* Exercises:
1. In the African Liberation Day announcement, copy everything from "African Liberation Day 2012" down to "he had written.", replacing "neocolonial" with "imperialist".
2. According to the African Liberation Day announcement, which European countries will Africans travel from for the Paris event?

* Document excerpt:

---*---

From May 26-27, the African People's Socialist Party (APSP) sponsors African Liberation Day (ALD) activities in Washington, D.C.
In addition to ALD in the U.S., the APSP is also sponsoring ALD activities in Paris, France, which will bring together Africans from Belgium, Britain, Sweden, Spain and other locations throughout Europe.
That event is scheduled for Saturday, June 2.
African Liberation Day 2012 marks 40th anniversary of three milestones in African liberation struggle
Firstly, 2012 marks the 40th Anniversary since the death of African patriot Osagyefo Kwame Nkrumah.
Born a colonial subject in what was then the Gold Coast in 1909, Nkrumah, through his political actions and writings, became the lightning rod for a united and socialist Africa.
Nkrumah rose to become the first president of a flag independent Ghana in 1958, and would later be overthrown by the same neocolonial forces about whom he had written.

---*---

* Dataset entries:
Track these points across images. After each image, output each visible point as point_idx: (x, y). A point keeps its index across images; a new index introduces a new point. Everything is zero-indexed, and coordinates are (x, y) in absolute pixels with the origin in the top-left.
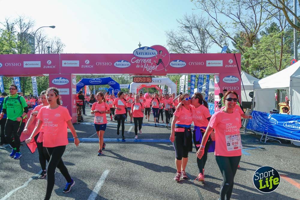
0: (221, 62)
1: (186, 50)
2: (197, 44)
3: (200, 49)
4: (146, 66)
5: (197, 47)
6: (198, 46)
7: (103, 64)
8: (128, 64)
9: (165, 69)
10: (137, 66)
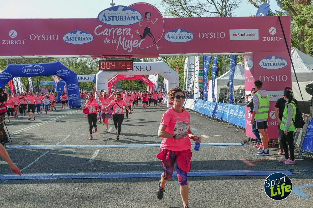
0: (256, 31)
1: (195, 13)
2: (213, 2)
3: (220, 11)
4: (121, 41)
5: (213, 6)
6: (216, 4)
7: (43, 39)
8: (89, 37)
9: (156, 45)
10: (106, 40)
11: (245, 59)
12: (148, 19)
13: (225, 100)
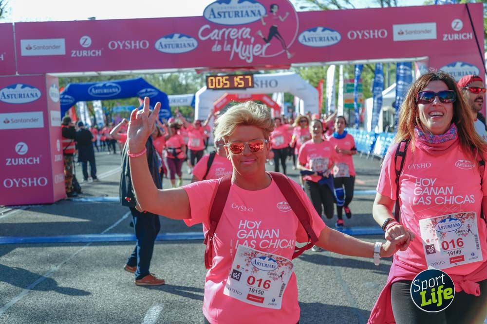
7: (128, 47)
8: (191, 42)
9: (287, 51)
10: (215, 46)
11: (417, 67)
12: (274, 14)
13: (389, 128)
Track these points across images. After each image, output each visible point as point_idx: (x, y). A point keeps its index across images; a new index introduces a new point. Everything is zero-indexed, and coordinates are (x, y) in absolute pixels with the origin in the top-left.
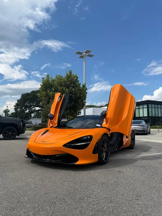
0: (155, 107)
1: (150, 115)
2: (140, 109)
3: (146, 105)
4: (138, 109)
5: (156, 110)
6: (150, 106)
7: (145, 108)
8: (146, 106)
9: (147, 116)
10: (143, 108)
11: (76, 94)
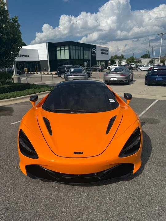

---*---

* Answers to the tasks:
1.
African Liberation Day 2012 marks 40th anniversary of three milestones in African liberation struggle
Firstly, 2012 marks the 40th Anniversary since the death of African patriot Osagyefo Kwame Nkrumah.
Born a colonial subject in what was then the Gold Coast in 1909, Nkrumah, through his political actions and writings, became the lightning rod for a united and socialist Africa.
Nkrumah rose to become the first president of a flag independent Ghana in 1958, and would later be overthrown by the same imperialist forces about whom he had written.

2. Belgium, Britain, Sweden, Spain